■ What needs to be done
Pull out every line in the rows below that contains the string "kidney". Case counts, so only lines with that exact capitalization qualify.

■ Data for this task

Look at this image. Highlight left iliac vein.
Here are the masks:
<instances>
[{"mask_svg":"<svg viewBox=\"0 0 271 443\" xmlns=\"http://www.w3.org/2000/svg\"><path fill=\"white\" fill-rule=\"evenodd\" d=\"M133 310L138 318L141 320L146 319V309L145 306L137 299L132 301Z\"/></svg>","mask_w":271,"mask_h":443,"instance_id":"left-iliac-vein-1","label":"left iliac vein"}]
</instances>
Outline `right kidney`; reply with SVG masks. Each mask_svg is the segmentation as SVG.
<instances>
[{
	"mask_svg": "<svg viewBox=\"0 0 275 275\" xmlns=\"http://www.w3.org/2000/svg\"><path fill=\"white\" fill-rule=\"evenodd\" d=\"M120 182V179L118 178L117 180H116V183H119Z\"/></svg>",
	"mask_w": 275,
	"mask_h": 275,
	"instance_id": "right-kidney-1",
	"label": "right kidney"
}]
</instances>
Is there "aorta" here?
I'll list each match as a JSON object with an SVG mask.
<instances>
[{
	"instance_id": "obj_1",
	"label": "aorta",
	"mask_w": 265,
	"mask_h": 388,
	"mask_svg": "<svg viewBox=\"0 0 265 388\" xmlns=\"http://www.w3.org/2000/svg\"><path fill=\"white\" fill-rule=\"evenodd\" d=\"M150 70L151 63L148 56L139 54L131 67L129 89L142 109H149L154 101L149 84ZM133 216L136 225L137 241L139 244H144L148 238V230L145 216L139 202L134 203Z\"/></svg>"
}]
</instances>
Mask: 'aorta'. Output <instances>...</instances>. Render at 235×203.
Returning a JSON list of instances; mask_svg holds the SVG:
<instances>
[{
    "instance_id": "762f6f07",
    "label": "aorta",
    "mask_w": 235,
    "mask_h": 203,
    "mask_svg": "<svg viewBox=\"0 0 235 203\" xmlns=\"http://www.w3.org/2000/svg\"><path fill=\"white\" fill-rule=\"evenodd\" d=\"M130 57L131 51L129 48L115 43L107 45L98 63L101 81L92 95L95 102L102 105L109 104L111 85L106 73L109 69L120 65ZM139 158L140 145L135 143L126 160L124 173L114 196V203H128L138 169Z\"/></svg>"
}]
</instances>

==

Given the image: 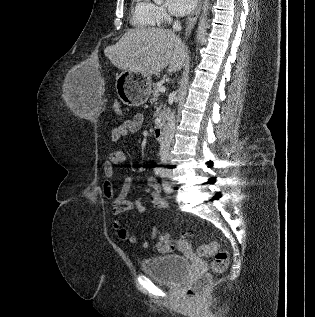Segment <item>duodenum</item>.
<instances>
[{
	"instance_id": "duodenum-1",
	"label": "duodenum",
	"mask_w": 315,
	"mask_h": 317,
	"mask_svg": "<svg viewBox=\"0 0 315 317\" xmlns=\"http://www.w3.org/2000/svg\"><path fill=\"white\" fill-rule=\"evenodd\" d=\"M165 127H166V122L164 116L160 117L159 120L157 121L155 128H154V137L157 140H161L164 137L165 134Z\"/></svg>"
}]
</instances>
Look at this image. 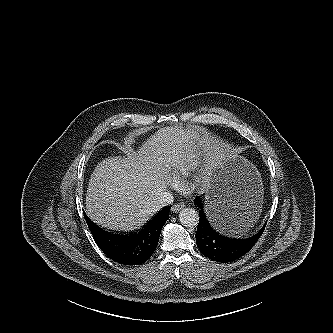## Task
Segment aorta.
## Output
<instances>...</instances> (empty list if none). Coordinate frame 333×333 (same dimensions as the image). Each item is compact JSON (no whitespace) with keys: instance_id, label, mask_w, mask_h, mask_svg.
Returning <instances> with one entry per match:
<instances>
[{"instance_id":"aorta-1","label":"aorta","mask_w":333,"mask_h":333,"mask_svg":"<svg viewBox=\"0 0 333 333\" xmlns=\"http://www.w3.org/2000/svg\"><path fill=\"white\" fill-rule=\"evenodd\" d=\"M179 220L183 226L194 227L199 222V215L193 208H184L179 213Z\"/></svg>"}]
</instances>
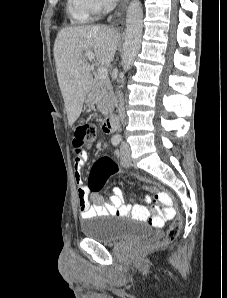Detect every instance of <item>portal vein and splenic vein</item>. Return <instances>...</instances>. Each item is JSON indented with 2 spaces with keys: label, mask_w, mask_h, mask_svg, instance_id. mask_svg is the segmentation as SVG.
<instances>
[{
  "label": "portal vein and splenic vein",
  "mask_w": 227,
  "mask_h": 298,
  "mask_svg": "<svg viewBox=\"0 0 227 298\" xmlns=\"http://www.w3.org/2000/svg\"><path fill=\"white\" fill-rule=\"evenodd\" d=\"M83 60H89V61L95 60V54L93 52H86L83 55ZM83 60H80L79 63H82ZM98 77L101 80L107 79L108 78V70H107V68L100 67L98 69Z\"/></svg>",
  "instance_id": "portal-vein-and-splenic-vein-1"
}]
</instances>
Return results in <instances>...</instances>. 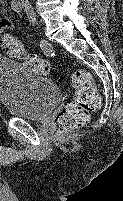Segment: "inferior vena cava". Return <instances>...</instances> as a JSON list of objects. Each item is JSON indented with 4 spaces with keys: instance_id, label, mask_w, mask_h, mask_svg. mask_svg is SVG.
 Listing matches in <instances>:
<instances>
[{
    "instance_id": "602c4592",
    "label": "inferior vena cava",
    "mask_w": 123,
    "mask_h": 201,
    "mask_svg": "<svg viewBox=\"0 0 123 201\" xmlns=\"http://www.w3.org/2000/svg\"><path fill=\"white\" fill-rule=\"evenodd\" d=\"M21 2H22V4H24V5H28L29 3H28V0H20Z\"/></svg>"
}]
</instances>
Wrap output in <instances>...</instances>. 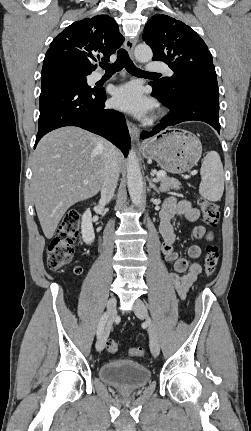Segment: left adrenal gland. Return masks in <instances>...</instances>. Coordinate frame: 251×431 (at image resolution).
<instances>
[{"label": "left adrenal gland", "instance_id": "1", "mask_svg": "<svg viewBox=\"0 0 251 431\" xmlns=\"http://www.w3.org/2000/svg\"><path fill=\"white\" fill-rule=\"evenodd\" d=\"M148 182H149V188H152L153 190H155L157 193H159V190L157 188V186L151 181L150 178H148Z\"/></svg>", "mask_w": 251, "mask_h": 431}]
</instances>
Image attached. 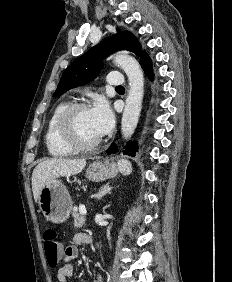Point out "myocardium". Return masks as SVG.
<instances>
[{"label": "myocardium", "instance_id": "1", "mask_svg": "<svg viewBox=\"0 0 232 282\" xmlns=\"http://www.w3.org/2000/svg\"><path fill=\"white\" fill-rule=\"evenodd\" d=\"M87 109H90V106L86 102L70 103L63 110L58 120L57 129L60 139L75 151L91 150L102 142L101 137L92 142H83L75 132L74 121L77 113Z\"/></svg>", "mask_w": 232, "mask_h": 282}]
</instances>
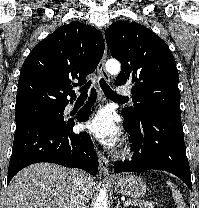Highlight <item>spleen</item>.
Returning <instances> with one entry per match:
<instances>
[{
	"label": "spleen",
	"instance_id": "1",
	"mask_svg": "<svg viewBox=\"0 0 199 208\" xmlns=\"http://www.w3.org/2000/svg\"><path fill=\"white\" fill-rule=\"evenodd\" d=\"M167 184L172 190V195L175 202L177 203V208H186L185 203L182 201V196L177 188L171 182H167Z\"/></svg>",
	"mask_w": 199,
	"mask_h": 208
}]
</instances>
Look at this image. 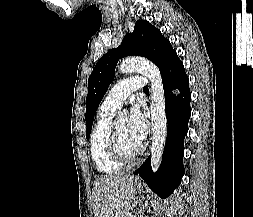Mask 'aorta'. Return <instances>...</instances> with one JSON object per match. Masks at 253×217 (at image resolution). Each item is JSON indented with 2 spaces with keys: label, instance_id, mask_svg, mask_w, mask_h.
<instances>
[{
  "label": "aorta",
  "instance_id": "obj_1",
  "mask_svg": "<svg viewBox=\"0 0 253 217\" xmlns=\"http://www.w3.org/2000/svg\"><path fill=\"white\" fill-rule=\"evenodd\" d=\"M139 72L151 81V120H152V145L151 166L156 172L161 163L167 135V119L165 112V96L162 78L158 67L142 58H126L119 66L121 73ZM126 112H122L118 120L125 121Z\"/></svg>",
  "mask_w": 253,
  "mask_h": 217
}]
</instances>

■ Finished exercise
Outline `right kidney`; reply with SVG masks. Each mask_svg is the segmentation as SVG.
	"instance_id": "right-kidney-1",
	"label": "right kidney"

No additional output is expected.